FIG. 1 is a perspective view showing a configuration of a first exemplary embodiment of the present invention.

FIG. 2 is a perspective view showing a configuration of a second exemplary embodiment of the present invention.

FIG. 3 is an explanatory diagram for comparing the present invention with a conventional technology.
(A) is the present invention, and (b) is the prior art.

FIG. 4 is a perspective view showing an example of a conventional reinforced cage structure.

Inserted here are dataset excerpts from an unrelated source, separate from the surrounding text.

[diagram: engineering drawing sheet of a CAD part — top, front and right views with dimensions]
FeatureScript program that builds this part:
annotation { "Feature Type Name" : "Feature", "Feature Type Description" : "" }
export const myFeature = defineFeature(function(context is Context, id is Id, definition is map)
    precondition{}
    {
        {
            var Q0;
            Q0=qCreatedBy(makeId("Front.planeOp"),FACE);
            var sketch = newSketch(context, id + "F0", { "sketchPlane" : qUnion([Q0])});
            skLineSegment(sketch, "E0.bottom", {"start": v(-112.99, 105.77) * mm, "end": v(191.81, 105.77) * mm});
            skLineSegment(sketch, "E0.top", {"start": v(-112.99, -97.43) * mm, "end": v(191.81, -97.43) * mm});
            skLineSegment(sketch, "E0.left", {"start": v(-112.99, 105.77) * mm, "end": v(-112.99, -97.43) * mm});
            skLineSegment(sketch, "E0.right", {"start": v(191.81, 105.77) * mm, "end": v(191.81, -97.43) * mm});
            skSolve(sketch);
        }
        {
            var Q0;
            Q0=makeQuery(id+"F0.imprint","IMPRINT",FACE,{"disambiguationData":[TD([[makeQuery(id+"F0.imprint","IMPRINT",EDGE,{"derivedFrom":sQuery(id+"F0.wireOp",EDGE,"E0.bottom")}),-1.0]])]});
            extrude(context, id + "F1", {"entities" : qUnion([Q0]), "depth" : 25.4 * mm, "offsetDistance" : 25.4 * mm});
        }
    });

FIG. 5 is an explanatory view of a conventional steel-framed reinforced concrete structure.

[Explanation of symbols]

 DESCRIPTION OF SYMBOLS 1 Steel-concrete composite plate 2 Longitudinal streak 3 Upper horizontal streak 4 Lower horizontal streak 5 Upper chord 6 Lower chord 7 Frame unit 8 Projection 9 Concrete

──────────────────────────────────────────────────続 き Continuing on the front page (72) Inventor Soichi Ito 1-1-2 Marunouchi, Chiyoda-ku, Tokyo Inside Nippon Kokan Co., Ltd. (72) Inventor Hiroshi Toida 1-10-15 Nihonbashi-Horidomecho, Chuo-ku, Tokyo No. Nippon Kokan Light Steel Co., Ltd. (56) References JP-A-49-28916 (JP, A) JP-A-54-153723 (JP, U) (58) Fields investigated (Int. Cl. ⁶ , DB name) ) E21D 11/08

Claims (3)

(57) [Claims] 1. A longitudinal bar in which a plurality of reinforcing bars bent in a waveform in the longitudinal direction are juxtaposed in the width direction, and are supported inside each of the top and bottom of the waveform of the longitudinal bar, and are arranged orthogonal to the longitudinal bars. A plurality of upper and lower transverse bars and an upper chord member and a lower chord made of a steel plate supported inside each of the longitudinal or upper transverse or lower transverse bars, extended in the longitudinal direction, and arranged side by side in the width direction. A steel-concrete composite plate in which a framing unit is composed of materials and concrete is poured into the framing unit. 2. The method according to claim 1, wherein the surface has a curvature in a longitudinal direction.
The described steel-concrete composite version. 3. The steel-concrete composite plate according to claim 1, wherein a projection is provided on at least one surface of the upper chord material and the lower chord material.